“Se si vuole fare una comparazione tra i parlamentari nelle democrazie europee non si possono mischiare le pere con le mele”. Parola di Stefano Ceccanti che prima di essere deputato del Pd e sostenitore del “sì” al referendum sul taglio dei parlamentari è professore ordinario di Diritto costituzionale all’Università di Pisa. E da costituzionalista Ceccanti sostiene che il dossier di Camera e Senato secondo cui, se passasse il taglio dei parlamentari, l’Italia diventerebbe il fanalino di coda in Europa nel rapporto tra eletti ed elettori sia fuorviante.
Ricapitoliamo. Giovedì il Quotidiano Nazionale e ieri Repubblica hanno dedicato spazio a un dossier “riservato” del 19 agosto dell’ufficio studi di Camera e Senato riportando una tabella che compara i deputati eletti nelle Camere basse di tutti i 28 Stati membri dell’Unione Europea, calcolando un coefficiente preciso: il numero di deputati di ogni paese per 100.000 abitanti. Secondo questa tabella, oggi l’Italia sarebbe quintultima con 1 deputato ogni 100.000 abitanti mentre, se dovesse passare il taglio dei parlamentari, scenderebbe all’ultimo posto con 0,7 eletti ogni 100.000 elettori. Quanto basta per far affermare al Qn, primo giornale a riportare la notizia, che “il taglio dei parlamentari è inutile: l’Italia ne ha già meno degli altri paesi Ue”. Completa ieri Repubblica che mostra la tabella integrale: “Referendum, con il sì Italia ultima nella Ue per rappresentanza” è il titolo di pagina 6. Peccato che, come hanno sottolineato ieri diversi costituzionalisti tra cui Ceccanti, il professor Francesco Clementi dell’Università di Perugia e Carlo Fusaro dell’Università di Firenze, dietro al dossier ci siano due errori di metodo: “In primo luogo – spiega Ceccanti – vanno comparati gli Stati di uguale dimensione di scala. Per esempio non si può comparare l’Italia con Malta perché è ovvio che quel paese abbia un rapporto basso elettori/eletti ma questo perché un’assemblea deve avere comunque un numero minimo di eletti”. Il secondo motivo è ancora più importante: “La comparazione può avvenire solo tra rappresentanti che sono eletti allo stesso modo e che svolgono la stessa funzione”. Ergo: deputati e senatori italiani con quelli del Bundestag tedesco, dell’Assemblea Nazionale francese, della Camera dei Comuni inglese e della Camera spagnola.

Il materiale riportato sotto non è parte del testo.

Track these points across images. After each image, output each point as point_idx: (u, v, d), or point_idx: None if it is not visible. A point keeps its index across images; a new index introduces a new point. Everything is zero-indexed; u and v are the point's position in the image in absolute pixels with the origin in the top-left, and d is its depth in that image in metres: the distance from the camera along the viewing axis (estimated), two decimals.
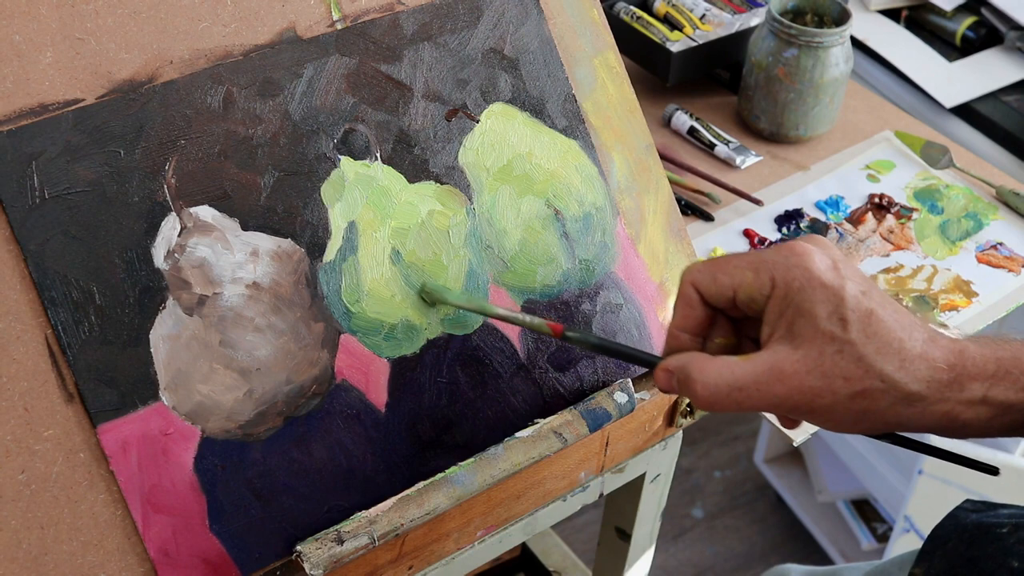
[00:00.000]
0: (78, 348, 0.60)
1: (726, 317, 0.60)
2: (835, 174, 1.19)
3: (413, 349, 0.69)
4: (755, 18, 1.27)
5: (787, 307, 0.54)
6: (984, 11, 1.44)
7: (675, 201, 0.81)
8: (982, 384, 0.54)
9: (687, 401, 0.80)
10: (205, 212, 0.64)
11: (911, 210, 1.14)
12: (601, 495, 0.85)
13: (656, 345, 0.78)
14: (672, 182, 1.14)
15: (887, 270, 1.08)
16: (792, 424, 0.64)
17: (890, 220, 1.13)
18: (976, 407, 0.54)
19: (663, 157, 1.17)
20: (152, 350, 0.62)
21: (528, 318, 0.66)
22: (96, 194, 0.61)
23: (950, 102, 1.36)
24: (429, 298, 0.70)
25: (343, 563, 0.63)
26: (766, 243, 1.10)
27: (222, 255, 0.64)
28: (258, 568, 0.64)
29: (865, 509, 1.78)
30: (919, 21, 1.48)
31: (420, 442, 0.69)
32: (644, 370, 0.77)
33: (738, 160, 1.19)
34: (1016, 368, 0.54)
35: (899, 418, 0.54)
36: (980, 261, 1.09)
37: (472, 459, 0.68)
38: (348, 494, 0.67)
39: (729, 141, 1.21)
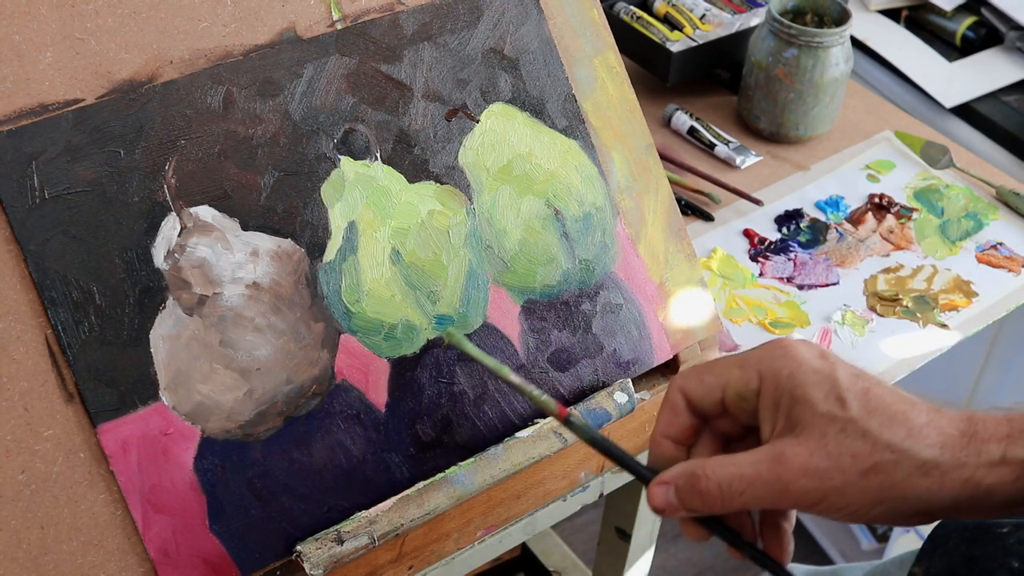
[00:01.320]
0: (78, 348, 0.60)
1: (712, 436, 0.57)
2: (835, 174, 1.19)
3: (413, 349, 0.69)
4: (755, 18, 1.27)
5: (780, 396, 0.52)
6: (984, 11, 1.44)
7: (675, 201, 0.81)
8: (998, 444, 0.51)
9: None
10: (205, 212, 0.64)
11: (911, 210, 1.14)
12: (601, 495, 0.85)
13: (656, 346, 0.78)
14: (672, 182, 1.14)
15: (887, 270, 1.08)
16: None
17: (890, 220, 1.13)
18: (998, 468, 0.51)
19: (663, 157, 1.17)
20: (152, 350, 0.62)
21: (538, 393, 0.61)
22: (96, 194, 0.61)
23: (950, 102, 1.36)
24: (449, 342, 0.69)
25: (343, 563, 0.63)
26: (766, 243, 1.10)
27: (222, 255, 0.64)
28: (258, 568, 0.64)
29: None
30: (919, 21, 1.48)
31: (420, 442, 0.69)
32: (643, 370, 0.77)
33: (738, 160, 1.19)
34: None
35: (917, 491, 0.51)
36: (980, 261, 1.09)
37: (472, 459, 0.68)
38: (348, 494, 0.67)
39: (729, 141, 1.21)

Per queste due ragionila comparazione può avvenire solo tra paesi simili in termini di popolazione (e non per esempio con il Portogallo che ha gli stessi abitanti della Lombardia): quindi Italia, Germania, Francia, Spagna e Gran Bretagna. Non solo: l’errore metodologico in cui sono incappati i due quotidiani è che per l’Italia vanno presi in considerazione i 945 parlamentari odierni (e non solo i 630 della Camera) e i 600 dopo la riforma (e non solo i 400 deputati) perché nel nostro paese deputati e senatori sono eletti direttamente e danno entrambi la fiducia al governo. Con questi nuovi dati si può notare che oggi l’Italia ha il più alto rapporto tra parlamentari e cittadini tra gli altri quattro paesi europei più grandi (1,6 ogni 100.000 abitanti) e che dopo la riforma non diventerà l’ultima ma sarà ancora al primo posto insieme al Regno Unito: 1 parlamentare ogni 100.000 abitanti. Più bassa la rappresentanza in Germania, Francia (0,9) e Spagna (0,8). Insomma, il “sì” al taglio dei parlamentari non porterà alcun vulnus di rappresentanza ma, come sostengono molti costituzionalisti, ci farà allineare alle più grandi democrazie europee.